CAITLIN ROSE is not quite the damaged debutante, but the 23-year-old Nashville singer can most certainly hang with the boys in the bands and the bleary-eyed patrons hunched over the wooden lips of bars. She's wise beyond her years, well recorded and road weary at a tender age, yet Rose's pristine voice remains untouched by a young life lost in plumes of cigarette smoke and long drives to small shows.

If anything, Rose's pedigree might be the ideal cultivation for a fiercely independent artist. Bred in Music City, her father has witnessed the soulless cogs of the music industry spin as a longtime record label employee at various major labels (MCA, DreamWorks, Capitol, etc.), while her mother has teamed with her own flesh and blood's antithesis—the country-pop robot programmed to answer to the name Taylor Swift—and written three of the pop starlet's biggest singles. Perhaps such dichotomy begins at home, as Rose struck out on her own early on, releasing the EP Dead Flowers in 2008, right around the time she was garnering countless "future of country" tags, none of which were quite deserved; more so they acted as a futures bet on the then-21-year-old's sheer, untarnished potential. Her once squeaky voice has since settled—quite nicely, in fact—but on Dead Flowers Rose was like a child dressed in adult garb, a compact country singer drowning in the ruffles of Loretta Lynn's frilliest dresses.

Despite all this, Rose's wondrous follow-up and debut LP, Own Side Now, sat dormant domestically for a year without a release date. Yet across the pond—where Own Side Now found a timely release and a showering of critical praise—Rose became such a household name one might assume she hailed from Nottingham instead of Nashville. "It's hard to be disappointed," explains Rose when discussing the album's delayed and now tiered release. "All it's done is provide a nice foundation for the US release. The only thing that could be potentially frustrating is the stigma of having toured all of Europe without ever having even played in California."

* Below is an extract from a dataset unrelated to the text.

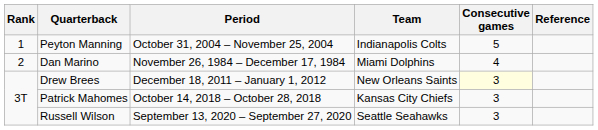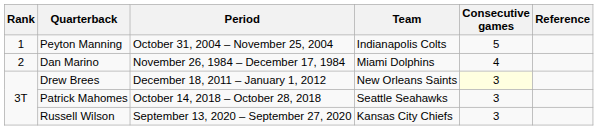Patrick Mahomes | Team: Kansas City Chiefs -> Seattle Seahawks
Russell Wilson | Team: Seattle Seahawks -> Kansas City Chiefs
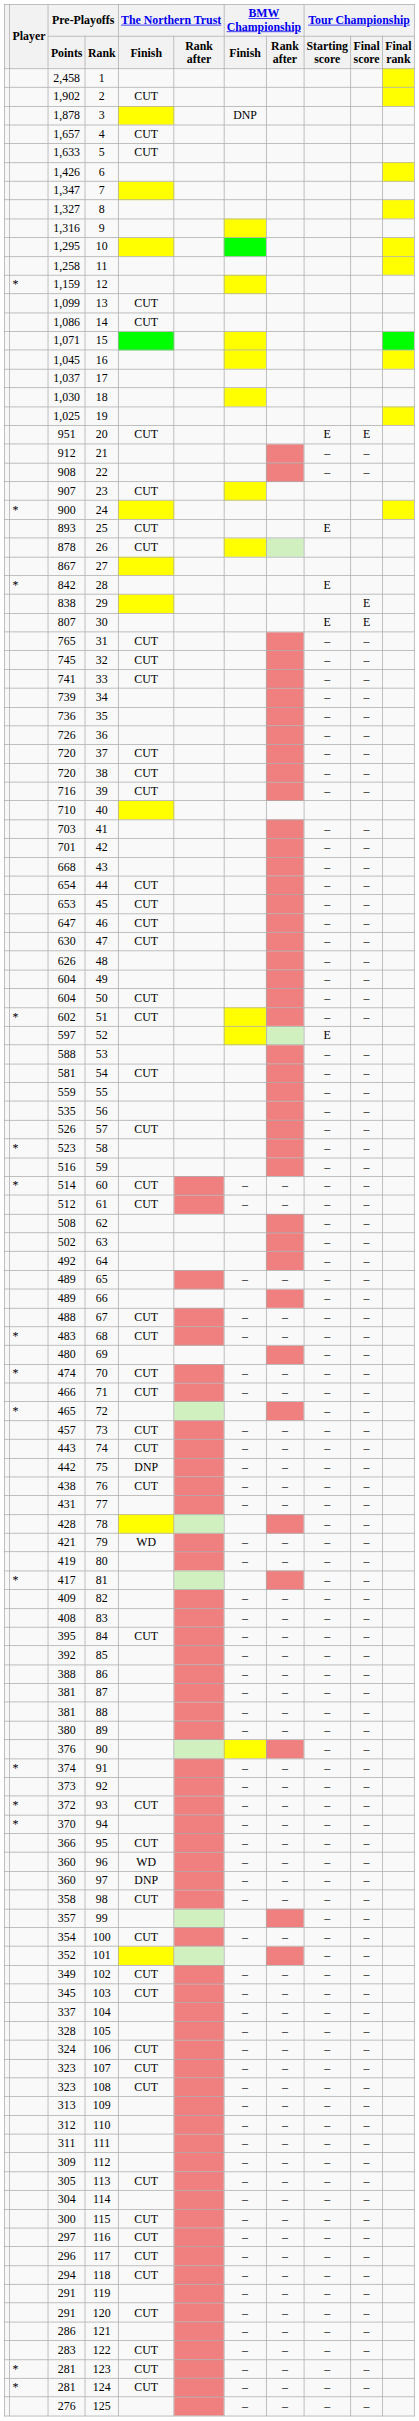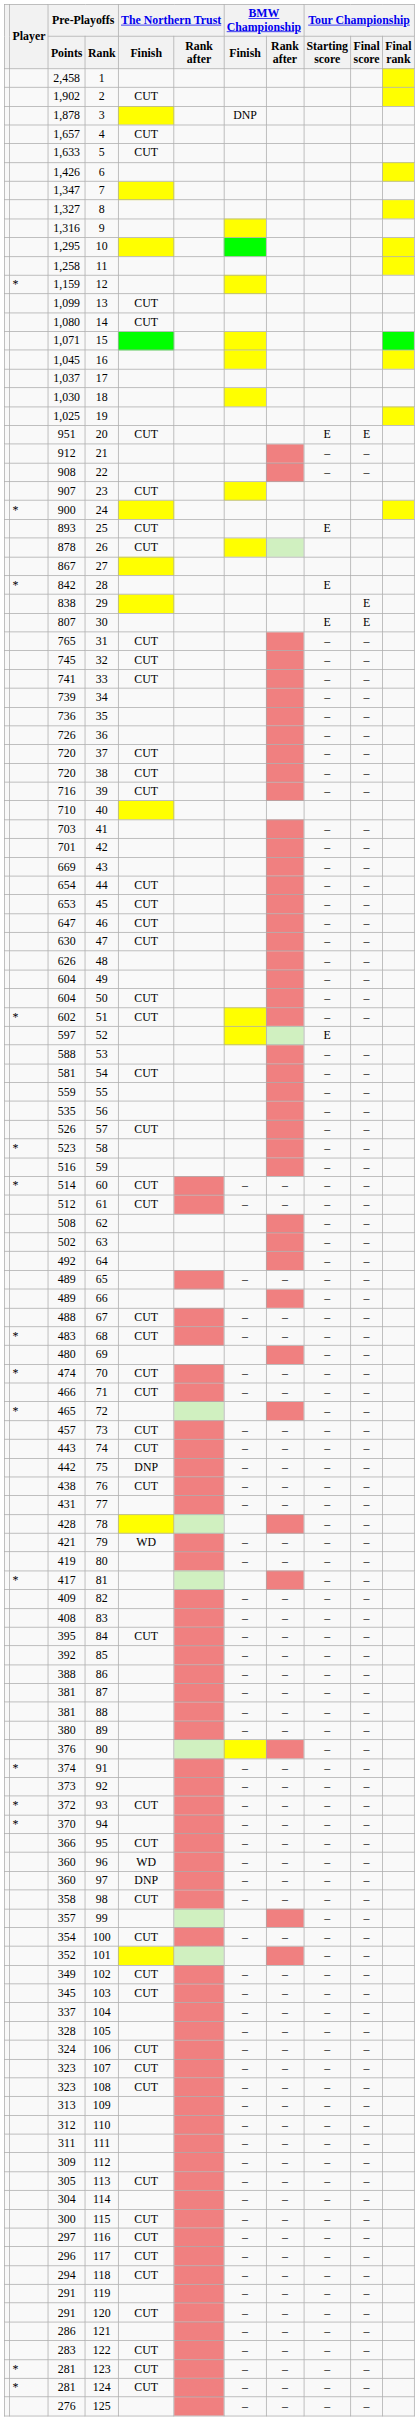14 | Pre-Playoffs / Points: 1,086 -> 1,080
43 | Pre-Playoffs / Points: 668 -> 669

The warm and inviting Own Side Now is crafted around Rose's voice, which shimmers with '70s radio gloss (like a dial stuck between a station playing Stevie Nicks and another playing Linda Ronstadt) and just enough down-South charm to distance her little sliver of indie-soul from the pack. Even at her most vulnerable ("No I never wore your wedding ring/I regret I never could," from "Things Change") or remorseful ("This will never be right/And I will never let go," from "Shanghai Cigarettes"), Rose is calloused and cool, never willing to admit too much or show her hand.

And no matter which direction Rose heads, her roots always seem to pull her right back home. "Both of my parents are involved with the business of mainstream country music. When I was young it was something I was constantly exposed to and absorbed, as kids do, but in my early to later teens I became quite adept at avoiding it altogether and rebelled (as teens do)." She continues, "At some point though, I fell heavily in love with old country music thanks to a Mountain Goats cover of a Merle Haggard song and found it to be quite the lovable genre... the music you grow up listening to on your parents' stereos will always come back to haunt or inspire you."